容器因超出内存限制而被 YARN 杀死 [英] Container killed by YARN for exceeding memory limits
问题描述
我正在 google dataproc 中创建一个具有以下特征的集群:
I am creating a cluster in google dataproc with the following characteristics:
Master Standard (1 master, N workers)
Machine n1-highmem-2 (2 vCPU, 13.0 GB memory)
Primary disk 250 GB
Worker nodes 2
Machine type n1-highmem-2 (2 vCPU, 13.0 GB memory)
Primary disk size 250 GB
我还在 Initialization actions
中添加了来自这个 repository 以便使用 zeppelin.
I am also adding in Initialization actions
the .sh
file from this repository in order to use zeppelin.

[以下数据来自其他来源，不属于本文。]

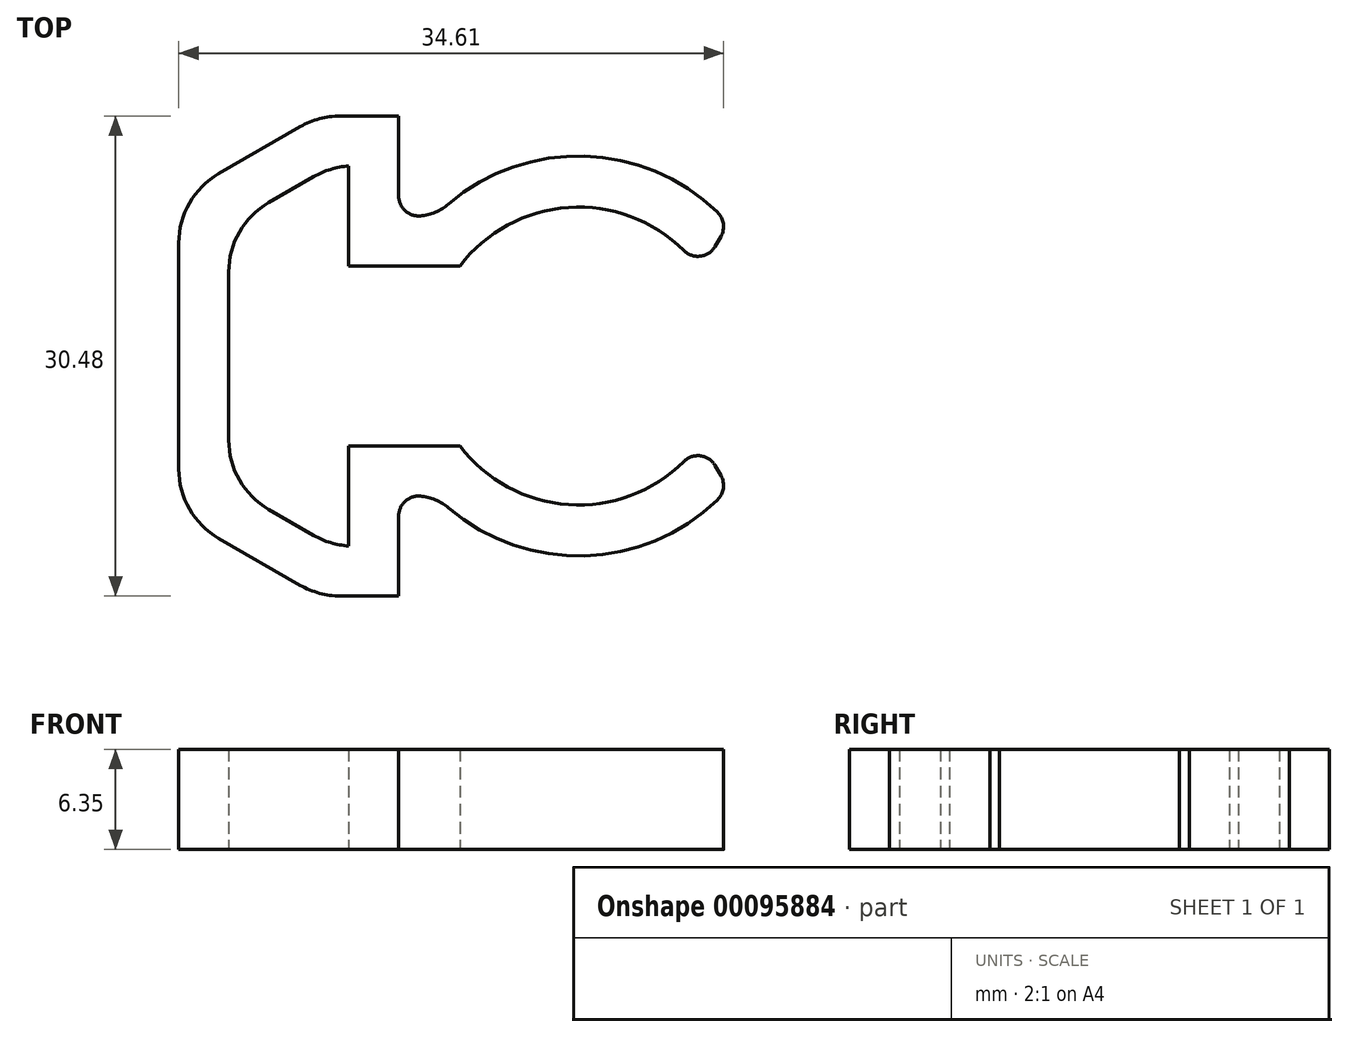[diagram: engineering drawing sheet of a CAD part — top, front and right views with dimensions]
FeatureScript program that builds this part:
annotation { "Feature Type Name" : "Feature", "Feature Type Description" : "" }
export const myFeature = defineFeature(function(context is Context, id is Id, definition is map)
    precondition{}
    {
        {
            var Q0;
            Q0=qCreatedBy(makeId("Top.planeOp"),FACE);
            var sketch = newSketch(context, id + "F0", { "sketchPlane" : qUnion([Q0])});
            skCircle(sketch, "E0", {"center": v(0, 0) * mm, "radius": 9.33 * mm, "construction": true});
            skArc(sketch, "E1", {"start": v(-7.54, -5.71) * mm, "mid": v(0.2, -9.46) * mm, "end": v(7.77, -5.4) * mm});
            skArc(sketch, "E2", {"start": v(-9.07, -8.9) * mm, "mid": v(0.33, -12.7) * mm, "end": v(9.51, -8.41) * mm});
            skLineSegment(sketch, "E3", {"start": v(-7.54, 5.72) * mm, "end": v(-14.6, 5.72) * mm});
            skLineSegment(sketch, "E4", {"start": v(-14.6, 5.72) * mm, "end": v(-14.6, 12.06) * mm});
            skLineSegment(sketch, "E5", {"start": v(-22.23, 8.27) * mm, "end": v(-22.23, -8.27) * mm});
            skLineSegment(sketch, "E6", {"start": v(-14.6, -12.06) * mm, "end": v(-14.6, -5.71) * mm});
            skLineSegment(sketch, "E7", {"start": v(-14.6, -5.71) * mm, "end": v(-7.54, -5.71) * mm});
            skLineSegment(sketch, "E8", {"start": v(-9.07, 8.9) * mm, "end": v(-11.43, 8.9) * mm});
            skLineSegment(sketch, "E9", {"start": v(-11.43, 8.9) * mm, "end": v(-11.43, 15.24) * mm});
            skLineSegment(sketch, "E10", {"start": v(-25.4, 10.1) * mm, "end": v(-25.4, -10.1) * mm});
            skLineSegment(sketch, "E11", {"start": v(-11.43, -15.24) * mm, "end": v(-11.43, -8.9) * mm});
            skLineSegment(sketch, "E12", {"start": v(-11.43, -8.9) * mm, "end": v(-9.07, -8.9) * mm});
            skLineSegment(sketch, "E13", {"start": v(-11.43, -15.24) * mm, "end": v(-16.51, -15.24) * mm});
            skLineSegment(sketch, "E14", {"start": v(-16.51, -15.24) * mm, "end": v(-25.4, -10.1) * mm});
            skLineSegment(sketch, "E15", {"start": v(-11.43, 15.24) * mm, "end": v(-16.51, 15.24) * mm});
            skLineSegment(sketch, "E16", {"start": v(-16.51, 15.24) * mm, "end": v(-25.4, 10.1) * mm});
            skLineSegment(sketch, "E17", {"start": v(-14.6, 12.06) * mm, "end": v(-15.66, 12.06) * mm});
            skLineSegment(sketch, "E18", {"start": v(-15.66, 12.06) * mm, "end": v(-22.23, 8.27) * mm});
            skLineSegment(sketch, "E19", {"start": v(-14.6, -12.06) * mm, "end": v(-15.66, -12.06) * mm});
            skLineSegment(sketch, "E20", {"start": v(-15.66, -12.07) * mm, "end": v(-22.23, -8.27) * mm});
            skPoint(sketch, "E21", {"position": v(-22.23, 0) * mm});
            skLineSegment(sketch, "E22", {"start": v(7.77, 5.4) * mm, "end": v(9.51, 8.41) * mm});
            skLineSegment(sketch, "E23.MirrorCS", {"start": v(7.77, -5.4) * mm, "end": v(9.51, -8.41) * mm});
            skArc(sketch, "E24.trimOffspring", {"start": v(7.77, 5.4) * mm, "mid": v(0.2, 9.46) * mm, "end": v(-7.54, 5.72) * mm});
            skArc(sketch, "E25.trimOffspring", {"start": v(9.51, 8.41) * mm, "mid": v(0.33, 12.7) * mm, "end": v(-9.07, 8.9) * mm});
            skSolve(sketch);
        }
        {
            var Q0;
            Q0=makeQuery(id+"F0.imprint","IMPRINT",FACE,{"disambiguationData":[TD([[makeQuery(id+"F0.imprint","IMPRINT",EDGE,{"derivedFrom":sQuery(id+"F0.wireOp",EDGE,"E1")}),-1.0]])]});
            extrude(context, id + "F1", {"entities" : qUnion([Q0]), "depth" : 6.35 * mm});
        }
        {
            var Q0;
            Q0=makeQuery(id+"F1.opExtrude","SWEPT_EDGE",EDGE,{"disambiguationData":[OSD([sQuery(id+"F0.wireOp",EDGE,"E19"),sQuery(id+"F0.wireOp",EDGE,"E20")])]});
            var Q1;
            Q1=makeQuery(id+"F1.opExtrude","SWEPT_EDGE",EDGE,{"disambiguationData":[OSD([sQuery(id+"F0.wireOp",EDGE,"E17"),sQuery(id+"F0.wireOp",EDGE,"E18")])]});
            var Q2;
            Q2=makeQuery(id+"F1.opExtrude","SWEPT_EDGE",EDGE,{"disambiguationData":[OSD([sQuery(id+"F0.wireOp",EDGE,"E5"),sQuery(id+"F0.wireOp",EDGE,"E18")])]});
            var Q3;
            Q3=makeQuery(id+"F1.opExtrude","SWEPT_EDGE",EDGE,{"disambiguationData":[OSD([sQuery(id+"F0.wireOp",EDGE,"E5"),sQuery(id+"F0.wireOp",EDGE,"E20")])]});
            var Q4;
            Q4=makeQuery(id+"F1.opExtrude","SWEPT_EDGE",EDGE,{"disambiguationData":[OSD([sQuery(id+"F0.wireOp",EDGE,"E10"),sQuery(id+"F0.wireOp",EDGE,"E14")])]});
            var Q5;
            Q5=makeQuery(id+"F1.opExtrude","SWEPT_EDGE",EDGE,{"disambiguationData":[OSD([sQuery(id+"F0.wireOp",EDGE,"E10"),sQuery(id+"F0.wireOp",EDGE,"E16")])]});
            var Q6;
            Q6=makeQuery(id+"F1.opExtrude","SWEPT_EDGE",EDGE,{"disambiguationData":[OSD([sQuery(id+"F0.wireOp",EDGE,"E13"),sQuery(id+"F0.wireOp",EDGE,"E14")])]});
            var Q7;
            Q7=makeQuery(id+"F1.opExtrude","SWEPT_EDGE",EDGE,{"disambiguationData":[OSD([sQuery(id+"F0.wireOp",EDGE,"E15"),sQuery(id+"F0.wireOp",EDGE,"E16")])]});
            fillet(context, id + "F2", {"entities" : qUnion([Q0, Q1, Q2, Q3, Q4, Q5, Q6, Q7]), "radius" : 5.08 * mm, "tangentPropagation" : true, "allowEdgeOverflow" : false});
        }
        {
            var Q0;
            Q0=makeQuery(id+"F1.opExtrude","SWEPT_EDGE",EDGE,{"disambiguationData":[OSD([sQuery(id+"F0.wireOp",EDGE,"E8"),sQuery(id+"F0.wireOp",EDGE,"E25.trimOffspring")])]});
            var Q1;
            Q1=makeQuery(id+"F1.opExtrude","SWEPT_EDGE",EDGE,{"disambiguationData":[OSD([sQuery(id+"F0.wireOp",EDGE,"E2"),sQuery(id+"F0.wireOp",EDGE,"E12")])]});
            fillet(context, id + "F3", {"entities" : qUnion([Q0, Q1]), "radius" : 3.17 * mm, "tangentPropagation" : true, "allowEdgeOverflow" : false});
        }
        {
            var Q0;
            Q0=makeQuery(id+"F1.opExtrude","SWEPT_EDGE",EDGE,{"disambiguationData":[OSD([sQuery(id+"F0.wireOp",EDGE,"E11"),sQuery(id+"F0.wireOp",EDGE,"E12")])]});
            var Q1;
            Q1=makeQuery(id+"F1.opExtrude","SWEPT_EDGE",EDGE,{"disambiguationData":[OSD([sQuery(id+"F0.wireOp",EDGE,"E8"),sQuery(id+"F0.wireOp",EDGE,"E9")])]});
            fillet(context, id + "F4", {"entities" : qUnion([Q0, Q1]), "radius" : 1.27 * mm, "allowEdgeOverflow" : false});
        }
        {
            var Q0;
            Q0=makeQuery(id+"F1.opExtrude","SWEPT_EDGE",EDGE,{"disambiguationData":[OSD([sQuery(id+"F0.wireOp",EDGE,"E1"),sQuery(id+"F0.wireOp",EDGE,"E23.MirrorCS")])]});
            var Q1;
            Q1=makeQuery(id+"F1.opExtrude","SWEPT_EDGE",EDGE,{"disambiguationData":[OSD([sQuery(id+"F0.wireOp",EDGE,"E2"),sQuery(id+"F0.wireOp",EDGE,"E23.MirrorCS")])]});
            var Q2;
            Q2=makeQuery(id+"F1.opExtrude","SWEPT_EDGE",EDGE,{"disambiguationData":[OSD([sQuery(id+"F0.wireOp",EDGE,"E22"),sQuery(id+"F0.wireOp",EDGE,"E25.trimOffspring")])]});
            var Q3;
            Q3=makeQuery(id+"F1.opExtrude","SWEPT_EDGE",EDGE,{"disambiguationData":[OSD([sQuery(id+"F0.wireOp",EDGE,"E22"),sQuery(id+"F0.wireOp",EDGE,"E24.trimOffspring")])]});
            fillet(context, id + "F5", {"entities" : qUnion([Q0, Q1, Q2, Q3]), "radius" : 1.27 * mm, "tangentPropagation" : true, "allowEdgeOverflow" : false});
        }
    });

我使用的代码可以很好地处理一些数据,但如果我使用更多的数据,则会出现以下错误:
The code that I use works fine with some data but if I use bigger amount of, I got the following error:
Container killed by YARN for exceeding memory limits. 4.0 GB of 4 GB physical memory used. Consider boosting spark.yarn.executor.memoryOverhead.
我见过这样的帖子:容器因超出内存而被 YARN 杀死... 建议将 yarn.nodemanager.vmem-check-enabled
更改为 <代码>假代码>.
I have seen posts such as this one: Container killed by YARN for exceeding memory... where it is recommended to change yarn.nodemanager.vmem-check-enabled
to false
.
我有点困惑.当我初始化集群时是否所有这些配置都发生了?
I am a bit confused though. Are all these configurations happening when I initialize the cluster or not?
还有 yarn-site.xml
的确切位置?我无法在 master 中找到它(在 /usr/lib/zeppelin/conf/
、/usr/lib/spark/conf
、 中找不到它/usr/lib/hadoop-yar/
) 以更改它,如果更改,我需要重新启动"什么?
Also where exactly is yarn-site.xml
located? I am unable to find it in the master(cant find it in /usr/lib/zeppelin/conf/
, /usr/lib/spark/conf
, /usr/lib/hadoop-yar/
) in order to change it, and if changed what do i need to 'restart'?
推荐答案
Igor 是正确的,最简单的方法是创建一个集群并在启动服务之前指定要设置的任何其他属性.
Igor is correct, the easiest thing to do is create a cluster and specify any additional properties to set before starting the services.
然而,完全禁用 YARN 检查容器是否在其范围内有点可怕.无论哪种方式,您的虚拟机最终都会耗尽内存.
However, it's a little scary to entirely disable YARN checking that containers stay within their bounds. Either way, your VM will eventually run out of memory.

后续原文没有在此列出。